Where Shelter Island whispers, Sunset Beach Hotel flashes a coy smile and a wink. It’s welcoming but not desperate—uninterested in fanfare. Like its sister hotels (e.g., Chateau Marmont, Chiltern Fire House), Sunset Beach Hotel draws people in whether they book a room or a table. It’s also the kind of place where hospitality is an art form rather than a transaction. If Alessandro from Duke’s Bar (RIP) has ever made you an ice-cold, bone-dry martini, you know what I mean.
Something to know about me: I don’t love cocktails with dinner, but I cherish an apéro/digestif moment. So I walked down before dinner to stimulate the appetite, as they say. The maître d' tells me she’s saved her favorite table for me at check-in. I’m influenced, perhaps from the water, heat, or chatter of revelers, to stray from my usual City order (martini/negroni) in favor of a spicy tequila Campari drink with blood orange juice + a spicy salt rim.
I quickly learn that I do in fact have the best seat in the house. My table is in the middle, on the side overlooking the water and sunset—not because I asked for it, but because TRM called to tell them it’s my birthday. They thought I’d like the view, and they were right.

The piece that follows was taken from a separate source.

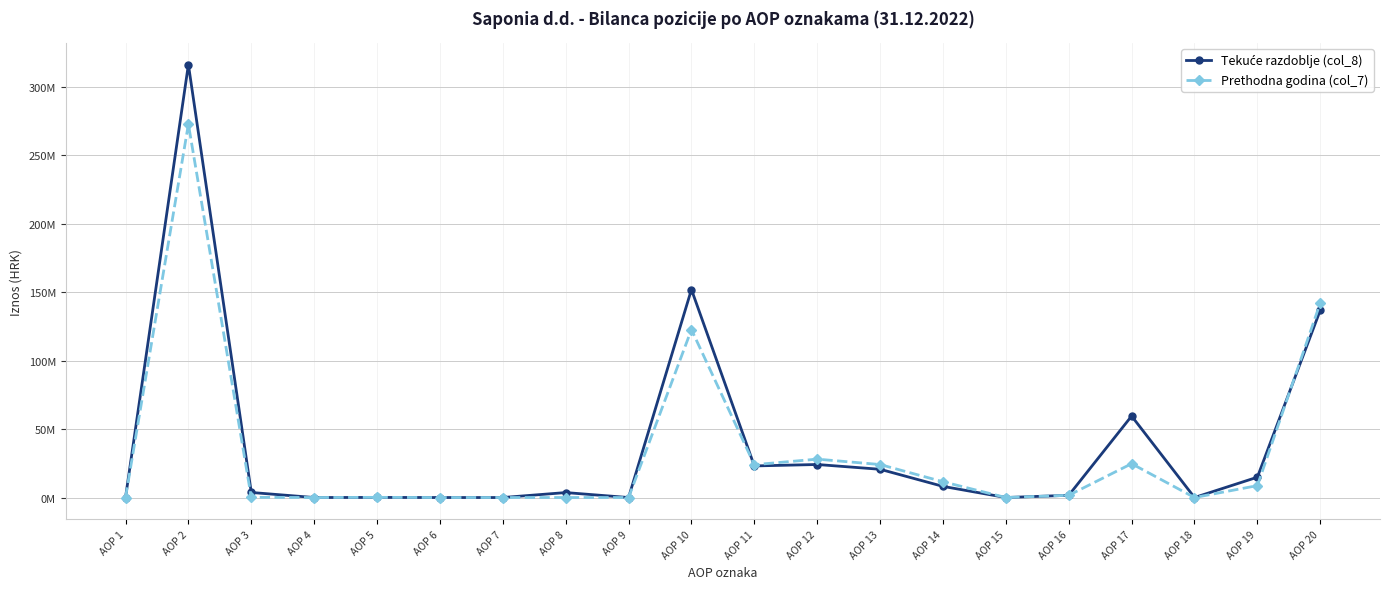

Does the chart have visible grid lines?

Yes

Sometimes I wonder if isolation and technology have forever changed the hospitality landscape. Restaurants and hotels evolved to meet clientele’s sterile and frictionless preferences with offerings like mobile check-in/out and QR codes. If I’m being real, these days I cherish the days of cringe, turning beet red as my dad joked with a server. The way I feel about reading physical menus is the way Scout Finch (we’re throwing it back!) felt about reading and breathing in general: “Until I feared I would lose it, I never loved to read. One does not love breathing." No, thank you. I don’t want to scan your Quick Response code! So, I sigh with relief when the server brings me a menu depicting a cheeky acro-yoga couple superimposed on a California poppy.

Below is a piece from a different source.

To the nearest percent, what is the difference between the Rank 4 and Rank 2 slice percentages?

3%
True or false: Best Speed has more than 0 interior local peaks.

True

My evening plays out like a series of vignettes with a choreographed Front of House ensemble cast; each table has its story but there’s harmony to the space. The restaurant manager takes it all in from the corner, directing the servers while letting them improvise. At one table, a group practices their French with the new French server. He indulges them while they share laughs. I later learn he’s from a ski town near Nice, which is apropos since the hotel evokes riviera vibes. At another table, a couple bargains with their towheaded child who’s lost interest in his food. He’s enchanted by the well-behaved dog at table next to mine. It’s not until he succeeds in petting the dog, that he returns to his meal. Someone brings the dog a fresh bowl of water. When dessert comes, I’ve befriended the women at the table with the dog, so I share some of my whipped cream with him. These casual interactions and expert anticipation of needs can make you feel both singular and seamlessly part of the scene. Sunset Beach Hotel doesn’t care who you are, they’re just happy to see you. And if you’re there on a weekend, they’ll invite you to let your hair down and live a little.

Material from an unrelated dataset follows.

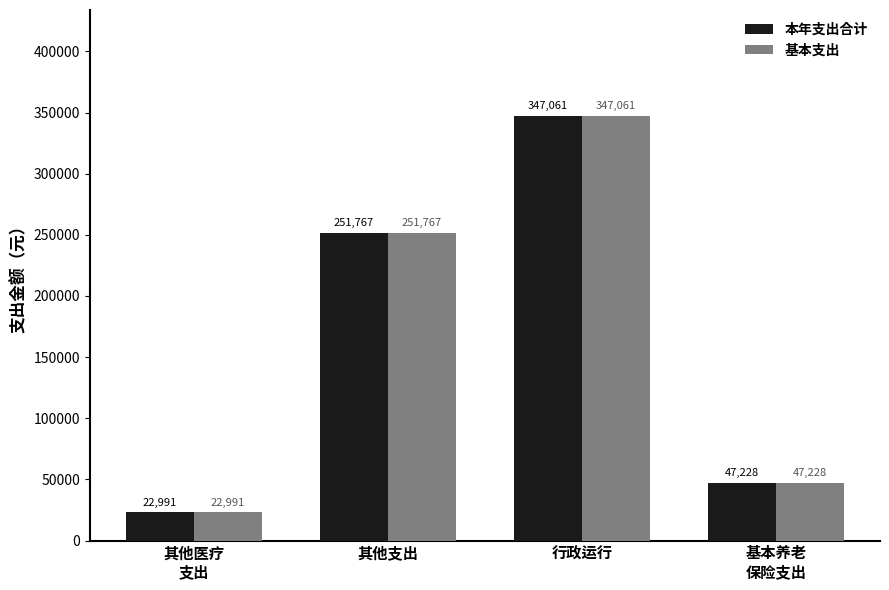

At which category is the sum across all series the highest?

行政运行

The hotel GM (shoutout Manolo) visits my table to introduce himself at some point. We talk about his move to the US from Europe and he assures me that Sunset Beach Hotel practices the same level of discretion as the Chateau Marmont (IYKYK). Something that stood out to me is that he works a core staff group at all his hotels, deploying them where the season is the hottest. So, you may be served by some of the same people in the winter in one part of the country that serve you at Sunset Beach Hotel in the summer. I decide that if I ever want to pivot to the hospitality industry, I’ll save the $$$$$ needed for Cornell’s Nolan Hospitality Management program and instead ask Manolo to train me on the job.
I ended the night with an ocean dip. It was the perfect digestif.